We are called to live lives of perfect(ed) love. In Jesus Christ, we are now capacitated, to use a term frequently used by the early father and Bishop Ireneaus of Lyons, recapitulated – made capable – od oing so by the grace of His Redemption. We can love as God loves. Until we respond to this invitation with both our words and our actions, we will not be complete. In our Western minds, we limit this word “perfect” and fail to grasp its promise and potential. We equate it with being sinless, in the sense of never again making a wrong choice.

However, the word is applied to Jesus by the author of the New Testament Letter to the Hebrews (Hebrews 5:8-9), “who was made perfect through what He suffered”. Jesus was without sin. How then was He perfected? He came into the world to redeem, to transform us all by His Incarnation, His saving Life, Death and Resurrection. His was and is a Way of perfect sacrificial love. He fulfilled His purpose when He presided over the new creation from the Altar of that Cross and robbed death of its victory in that Empty tomb.Soon, He will return to bring the New Creation to completion! 

WE who bear the name Christian are being perfected – changed, converted and made capable of loving as God loves –  precisely so the mission of Jesus can continue through His Church until He returns.  As we embrace this invitation and allow His divine life to “perfect” us, we prove ourselves to be sons and daughters of His Father.

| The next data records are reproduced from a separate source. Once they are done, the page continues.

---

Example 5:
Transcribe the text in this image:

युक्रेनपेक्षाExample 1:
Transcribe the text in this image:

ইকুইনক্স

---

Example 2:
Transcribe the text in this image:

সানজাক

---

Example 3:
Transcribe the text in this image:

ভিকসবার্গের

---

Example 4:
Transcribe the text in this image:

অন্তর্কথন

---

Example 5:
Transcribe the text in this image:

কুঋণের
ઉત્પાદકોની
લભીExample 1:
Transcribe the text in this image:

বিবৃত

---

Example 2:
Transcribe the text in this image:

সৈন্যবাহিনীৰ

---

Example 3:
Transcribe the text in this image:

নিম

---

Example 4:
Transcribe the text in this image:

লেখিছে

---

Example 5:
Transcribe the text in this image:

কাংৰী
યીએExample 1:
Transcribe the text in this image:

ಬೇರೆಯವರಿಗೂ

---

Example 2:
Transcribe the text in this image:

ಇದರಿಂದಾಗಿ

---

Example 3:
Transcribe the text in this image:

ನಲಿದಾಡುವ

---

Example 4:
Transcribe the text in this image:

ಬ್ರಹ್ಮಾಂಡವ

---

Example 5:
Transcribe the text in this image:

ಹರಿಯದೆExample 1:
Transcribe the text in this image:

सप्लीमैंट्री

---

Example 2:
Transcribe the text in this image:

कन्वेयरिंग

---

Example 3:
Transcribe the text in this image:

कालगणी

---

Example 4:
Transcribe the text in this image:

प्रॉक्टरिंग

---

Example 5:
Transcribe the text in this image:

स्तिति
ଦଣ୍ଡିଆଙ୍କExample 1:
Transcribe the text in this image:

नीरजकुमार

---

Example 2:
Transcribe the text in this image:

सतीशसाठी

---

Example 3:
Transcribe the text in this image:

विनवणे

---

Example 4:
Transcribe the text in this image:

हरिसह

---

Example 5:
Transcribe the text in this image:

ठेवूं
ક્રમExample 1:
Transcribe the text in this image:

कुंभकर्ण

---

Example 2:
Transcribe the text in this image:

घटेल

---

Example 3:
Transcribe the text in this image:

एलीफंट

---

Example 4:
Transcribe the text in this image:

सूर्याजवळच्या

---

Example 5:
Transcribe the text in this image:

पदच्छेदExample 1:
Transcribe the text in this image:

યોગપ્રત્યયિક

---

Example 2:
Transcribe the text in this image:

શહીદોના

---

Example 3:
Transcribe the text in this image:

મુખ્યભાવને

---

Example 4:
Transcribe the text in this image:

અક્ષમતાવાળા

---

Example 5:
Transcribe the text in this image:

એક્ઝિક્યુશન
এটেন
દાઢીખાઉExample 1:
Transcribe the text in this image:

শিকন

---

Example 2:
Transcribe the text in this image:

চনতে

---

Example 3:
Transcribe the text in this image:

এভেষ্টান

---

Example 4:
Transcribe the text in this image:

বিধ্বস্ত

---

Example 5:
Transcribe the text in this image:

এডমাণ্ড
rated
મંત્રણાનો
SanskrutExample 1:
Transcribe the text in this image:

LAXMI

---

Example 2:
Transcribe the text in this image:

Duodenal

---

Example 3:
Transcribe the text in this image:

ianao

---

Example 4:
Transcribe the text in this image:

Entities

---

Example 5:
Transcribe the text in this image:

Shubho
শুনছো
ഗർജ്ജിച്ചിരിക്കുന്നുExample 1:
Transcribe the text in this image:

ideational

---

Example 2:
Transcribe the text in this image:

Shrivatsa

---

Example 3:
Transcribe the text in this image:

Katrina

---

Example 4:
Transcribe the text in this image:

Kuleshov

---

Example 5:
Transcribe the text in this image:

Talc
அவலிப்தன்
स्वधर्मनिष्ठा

This is what he said to Mary of Magdala just before he ascended, ‘I am going to my Father and your Father, to my God and your God.’ (John 20:17) Jesus taught that what is most important in our life in Him is to grow in the love that is called charity (Mt 22:35-40; Mk 12:28-31). St. Paul instructs “But above all these things have charity, which is the bond of perfection” (Col 3:14); “Love is the fulfillment of the Law” (Rom 13:10); “So there abide faith, hope and charity, these three; but the greatest of these is charity” (1 Cor. 13:13).

When we follow Jesus – in both word and deed – a dynamic process takes place within us. We are made complete, telios, perfected inthis love of charity. We begin to change into the new men and women that He capacitated us to become. His life is replicated in each one of us, and together, as His Risen Body, His Church, He continues His mission through us. St. Paul proclaimed to the Christians in Corinth “So whoever is in Christ is a new creation: the old things have passed away; behold, new things have come” (2 Cor. 5:17); and the Galatians “I have been crucified with Christ; yet I live, no longer I, but Christ lives in me.(Gal 2:20). His insights so rich, “We have died, and our life is now hidden with Christ in God”. We have “put on the new self”, which is “being renewed, for knowledge, in the image of its creator.” (Col. 3).

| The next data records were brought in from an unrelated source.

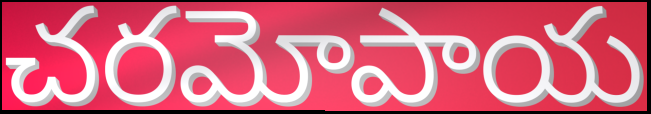
చరమోపాయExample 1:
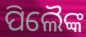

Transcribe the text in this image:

ପିଲୈଙ୍କ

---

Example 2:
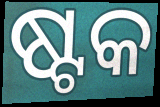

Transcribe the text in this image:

ଷ୍ଟକ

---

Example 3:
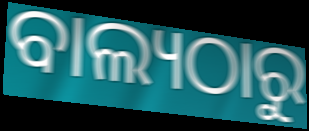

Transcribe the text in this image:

ବାଲ୍ୟଠାରୁ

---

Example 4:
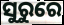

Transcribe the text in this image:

ସୁରୁରେ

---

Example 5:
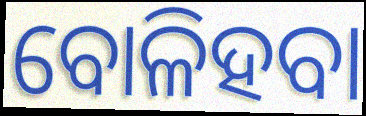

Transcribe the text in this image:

ବୋଳିହବା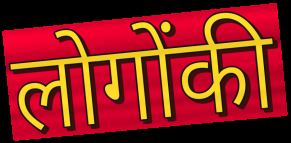
लोगोंकी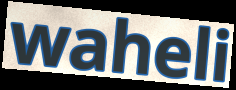
waheli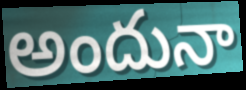
అందునా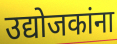
उद्योजकांनाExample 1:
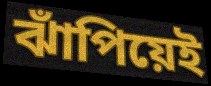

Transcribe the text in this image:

ঝাঁপিয়েই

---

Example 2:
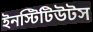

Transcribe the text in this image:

ইনস্টিটিউটস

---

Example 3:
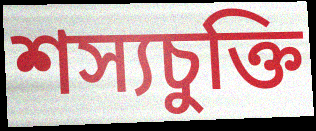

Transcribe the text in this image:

শস্যচুক্তি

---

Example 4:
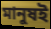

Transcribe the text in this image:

মানুষই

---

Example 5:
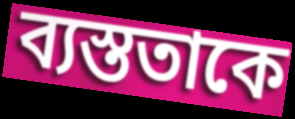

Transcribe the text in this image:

ব্যস্ততাকে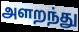
அளறந்து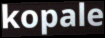
kopale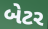
બેટર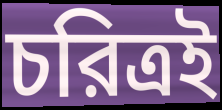
চরিত্রই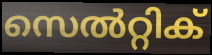
സെൽറ്റിക്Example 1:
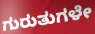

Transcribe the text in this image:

ಗುರುತುಗಳೇ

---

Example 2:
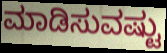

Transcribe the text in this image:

ಮಾಡಿಸುವಷ್ಟು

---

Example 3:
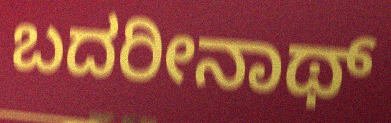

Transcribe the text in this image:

ಬದರೀನಾಥ್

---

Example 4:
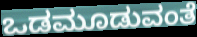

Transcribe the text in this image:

ಒಡಮೂಡುವಂತೆ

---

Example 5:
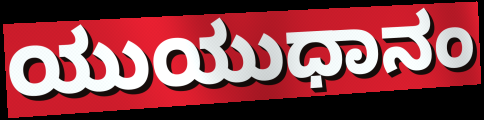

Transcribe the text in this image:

ಯುಯುಧಾನಂ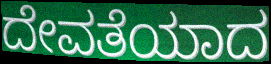
ದೇವತೆಯಾದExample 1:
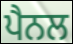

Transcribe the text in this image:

ਪੈਨਲ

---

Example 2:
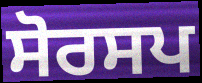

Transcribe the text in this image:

ਸੋਰਸਪ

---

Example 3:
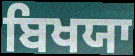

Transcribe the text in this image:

ਬਿਖਯਾ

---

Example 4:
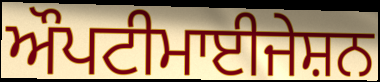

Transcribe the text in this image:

ਔਪਟੀਮਾਈਜੇਸ਼ਨ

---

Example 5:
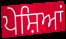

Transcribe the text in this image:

ਪੇਸ਼ਿਆਂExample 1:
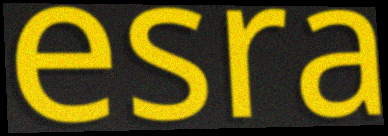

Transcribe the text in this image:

esra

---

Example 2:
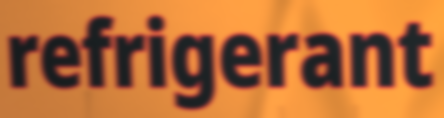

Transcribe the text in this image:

refrigerant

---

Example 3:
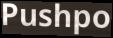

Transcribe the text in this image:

Pushpo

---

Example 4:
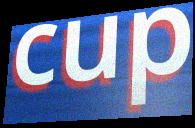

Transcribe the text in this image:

cup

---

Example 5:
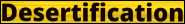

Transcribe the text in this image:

Desertification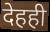
देहहीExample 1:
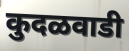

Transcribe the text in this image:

कुदळवाडी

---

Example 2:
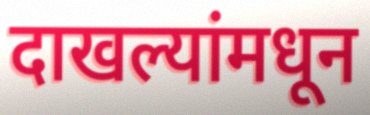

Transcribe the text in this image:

दाखल्यांमधून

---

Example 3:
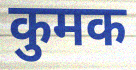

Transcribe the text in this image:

कुमक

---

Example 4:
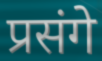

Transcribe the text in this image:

प्रसंगे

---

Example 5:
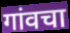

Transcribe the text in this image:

गांवचा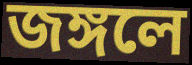
জঙ্গলেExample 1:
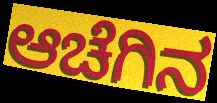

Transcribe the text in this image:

ಆಚೆಗಿನ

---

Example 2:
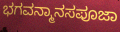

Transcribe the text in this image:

ಭಗವನ್ಮಾನಸಪೂಜಾ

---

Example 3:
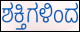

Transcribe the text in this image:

ಶಕ್ತಿಗಳಿಂದ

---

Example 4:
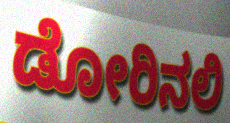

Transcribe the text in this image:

ಡೋರಿನಲಿ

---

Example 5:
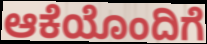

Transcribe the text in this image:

ಆಕೆಯೊಂದಿಗೆ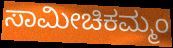
ಸಾಮೀಚಿಕಮ್ಮಂ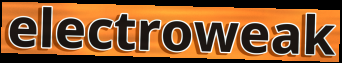
electroweak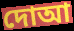
দোআ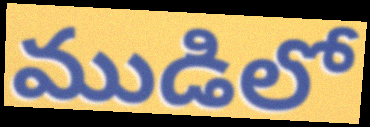
ముడిలో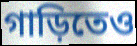
গাড়িতেওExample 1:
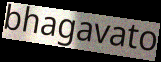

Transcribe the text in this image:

bhagavato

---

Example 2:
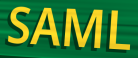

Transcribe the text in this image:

SAML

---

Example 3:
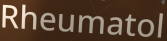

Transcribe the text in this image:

Rheumatol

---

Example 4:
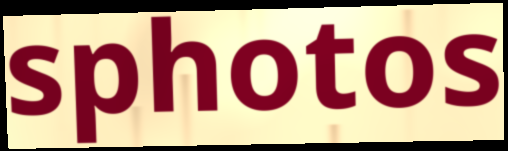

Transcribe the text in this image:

sphotos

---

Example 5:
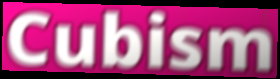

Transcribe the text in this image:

Cubism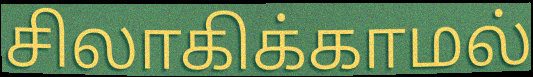
சிலாகிக்காமல்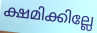
ക്ഷമിക്കില്ലേ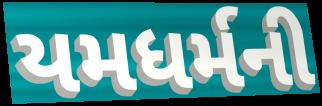
યમધર્મનીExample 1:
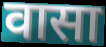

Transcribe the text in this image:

वासा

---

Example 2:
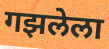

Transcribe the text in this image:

गझलेला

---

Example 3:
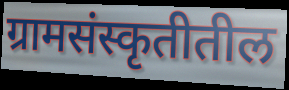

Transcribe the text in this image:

ग्रामसंस्कृतीतील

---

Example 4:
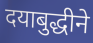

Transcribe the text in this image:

दयाबुद्धीने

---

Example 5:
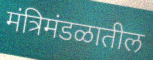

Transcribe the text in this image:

मंत्रिमंडळातील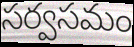
సర్వసమంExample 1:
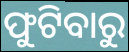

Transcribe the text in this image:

ଫୁଟିବାରୁ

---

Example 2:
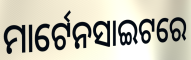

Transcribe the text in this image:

ମାର୍ଟେନସାଇଟରେ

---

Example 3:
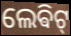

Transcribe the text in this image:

ଲେଵିଟ୍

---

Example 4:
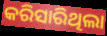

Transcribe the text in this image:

କରିସାରିଥିଲା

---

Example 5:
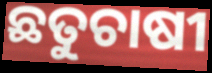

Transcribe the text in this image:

ଛତୁଚାଷୀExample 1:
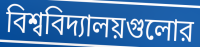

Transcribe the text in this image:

বিশ্ববিদ্যালয়গুলোর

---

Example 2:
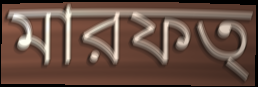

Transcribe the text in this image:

মারফত্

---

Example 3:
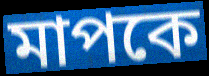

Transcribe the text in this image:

মাপকে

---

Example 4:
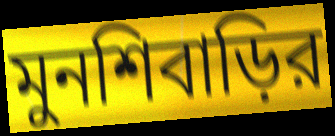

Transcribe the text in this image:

মুনশিবাড়ির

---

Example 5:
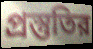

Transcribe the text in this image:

প্রস্তুতিরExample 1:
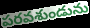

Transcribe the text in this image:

పరవశుండును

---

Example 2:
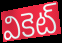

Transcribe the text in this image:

వికెట్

The Christian Way of Life is dynamic not static. It is a call to continual conversion, a call to the perfection of charity. We now fulfill our purpose; we grow in perfection, by carrying on His life of redemptive love and loving even those who do not love us. We also continue His great work of Redemption which He will complete upon His return. Then, the entire creation will be reconstituted by love, made perfect, and handed back to the Father as a perfect gift of love. Let hear this invitation not with fear and trepidation, but with living faith: “Be perfect” and learn to walk in Jesus, along the Way of Love.